User:OrenBochman/ParserNG/Transliterator Antlr

Tranlitatrator Filter Antlr edit

"To make ANTLR generate lexers that behave like the UNIX utility sed (copy standard in to standard out except as specified by the replace patterns), use a filter rule that does the input to output copying:" - antlr docs [1]

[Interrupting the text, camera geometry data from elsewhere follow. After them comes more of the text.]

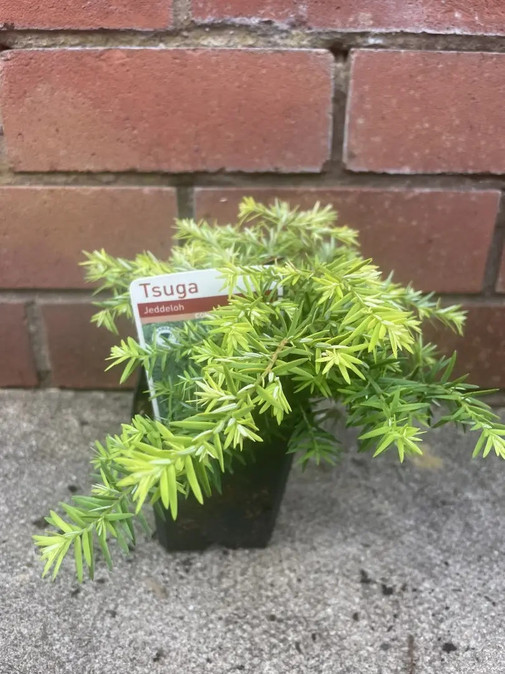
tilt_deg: -25.4
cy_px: 337
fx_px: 506
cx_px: 252
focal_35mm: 26
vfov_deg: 67.3
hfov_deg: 53.1
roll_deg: -1.0
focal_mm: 4.2
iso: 64
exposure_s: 1/121
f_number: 1.6
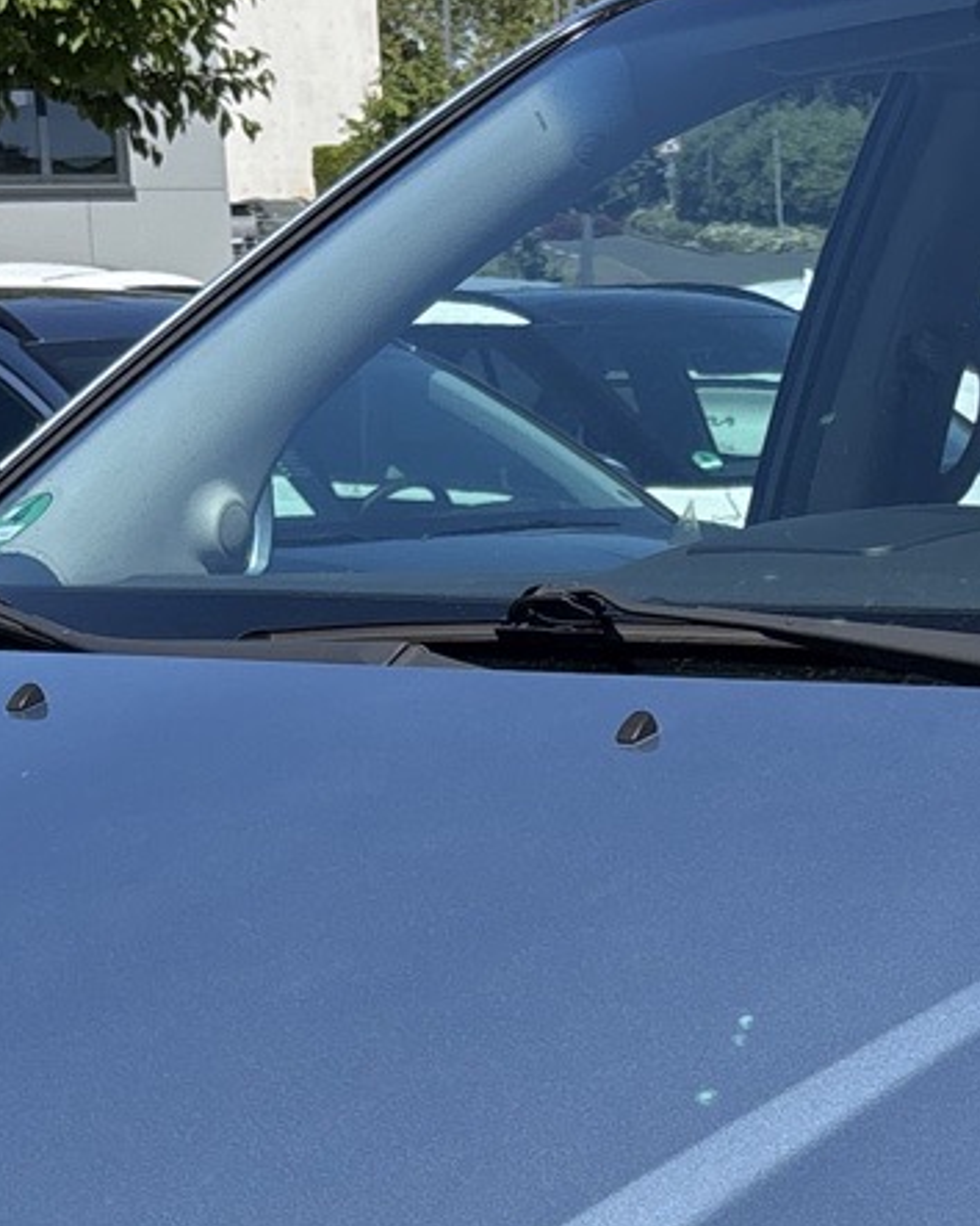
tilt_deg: -11.9
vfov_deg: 16.9
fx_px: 3991
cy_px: 1339
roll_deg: +2.8
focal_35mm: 110
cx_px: 864
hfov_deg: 13.9
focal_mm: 5.96
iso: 50
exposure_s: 1/2193
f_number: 1.6
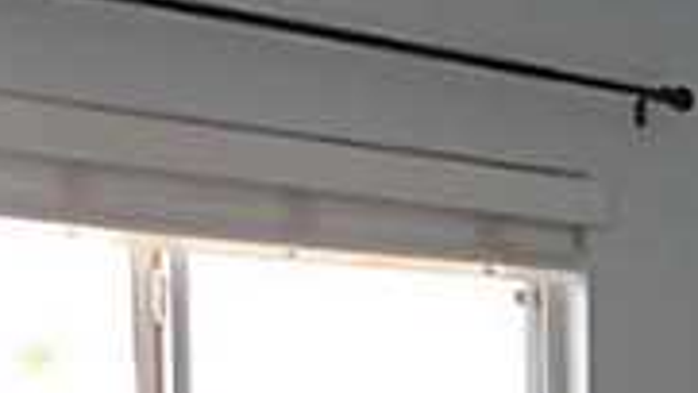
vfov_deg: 8.8
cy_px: 932
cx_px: 1030
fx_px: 2315
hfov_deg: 15.8
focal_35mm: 125
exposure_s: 1/50
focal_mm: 4.7
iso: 80
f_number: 3.4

class cfgSed extends Lexer;
options {
  k=2;
  filter=IGNORE;
  charVocabulary = '\3'..'\177';

  //if dictionary is needed
  map<String,String> dictionary = loadDictionary();

}

//example of unicode to unicode conversion;
ALPHA1 : '\u000X'-'\u000Y';

KENJI  : src:ALPHA1;
        { System.out.print(dictionary.get(src)); } // filter output
        ;

protected
IGNORE
  :  ( "\r\n" | '\r' | '\n' )
     {newline(); System.out.println("");}
  |  c:. {System.out.print(c);}
  ;

based on [2]

the idea is to use a dictionary (map) or a conversion function to replace the detected char set.

Usage edit

this filter can be:

  • Integrated into the lexer (one scan would be fastest).
  • Run as a seperate step (modular, slow, easily configurable).

Issues edit

  • Best if translitration is an offset or a call to an outside module.
  • Dictionry and look ahead provide maximum tanliteration power.